Check the level and condition of the engine oil. Unless you’ve just recently done so, have the oil changed before taking a trip. If you’ll be pulling a boat or trailer or driving in extreme heat, consider switching to an oil that has a higher viscosity (this means the oil will remain thicker at high temperatures to maintain a protective film on vital engine parts); consult your owner’s manual for specific recommendations and never mix oils with different viscosities.

Look for worn, cracked, blistered or soft belts or hoses in the engine bay; have them replaced before you rack up added miles.

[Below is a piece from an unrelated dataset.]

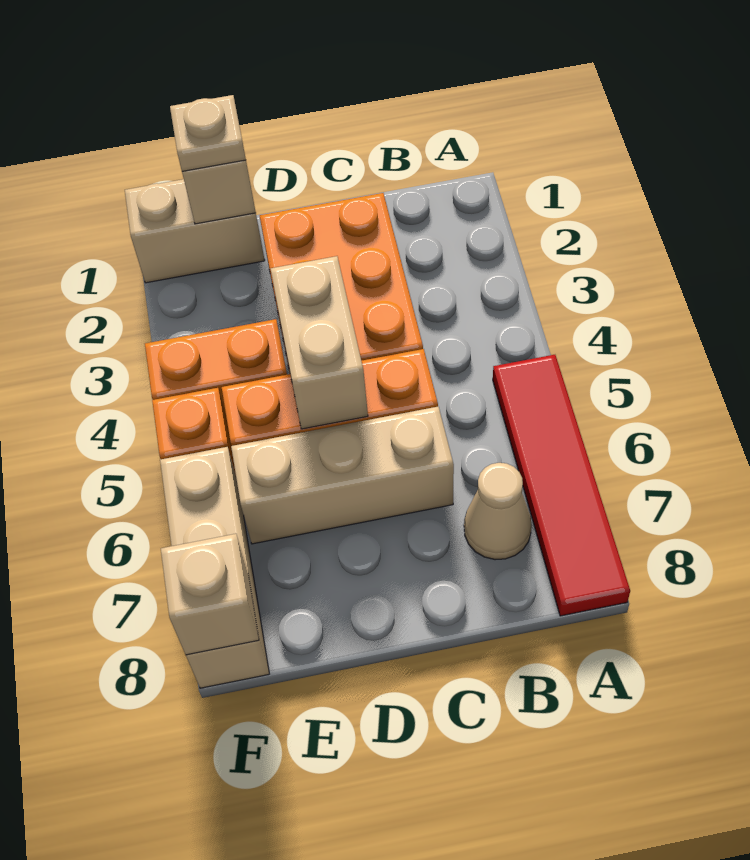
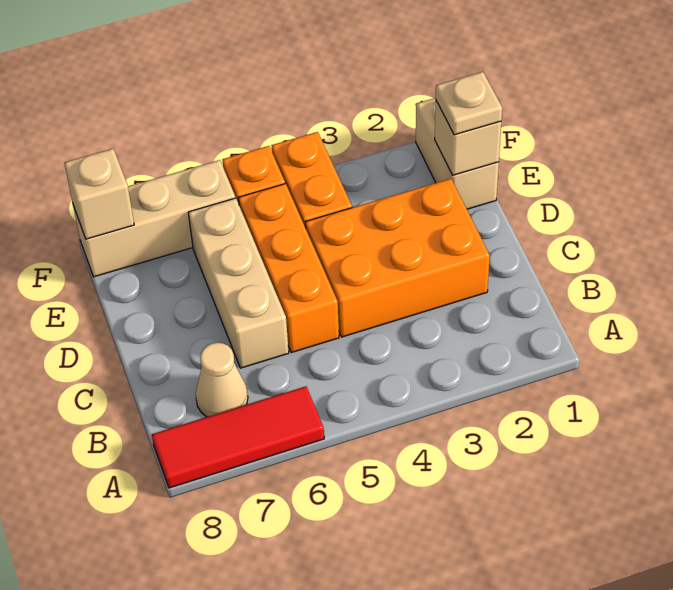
red tile A5:A8 level 1 -> red tile A6:A8 level 1
tan brick D4:D5 level 2 -> none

2. Select your route on a map ahead of time and study it to know exactly where you’re going; if your car isn’t equipped with a GPS navigation system, consider bringing along a portable unit.

3. Reserve all lodging accommodations in advance.

4. Estimate your travel times. Minimize stress by using time and driving distance charts to create realistic expectations for each segment of your trip. Be sure to allow extra time for traffic jams or other factors beyond your control, such as roadwork or poor weather conditions.

5. Budget fuel costs and plan your fuel stops. To be on the safe side, don’t let your vehicle’s fuel level get below one-quarter of a tank.

6. Get plenty of rest before you leave home. Set aside time to pack your clothes, load your vehicle and get a full night’s sleep so you can begin your journey refreshed.

7. Travel during daylight hours when visibility is at its best, and be sure to take frequent stretch breaks and rotate drivers along the way to stay alert.

8. Carry an emergency kit that, at the least, consists of a flashlight with extra batteries, warning devices such as flares or reflective triangles, jumper cables, a first-aid kit and extra water.

9. Take along books, games, music and/or a portable DVD player for the ride and a pillow so passengers can sleep. Bring as much information as you can gather on your destination to make the most of your trip.

10. Have adult passengers wear their seat belts at all times and secure children in safety seats or booster seats as required by law.

11. Lock your car when you leave it and keep all valuables out of sight.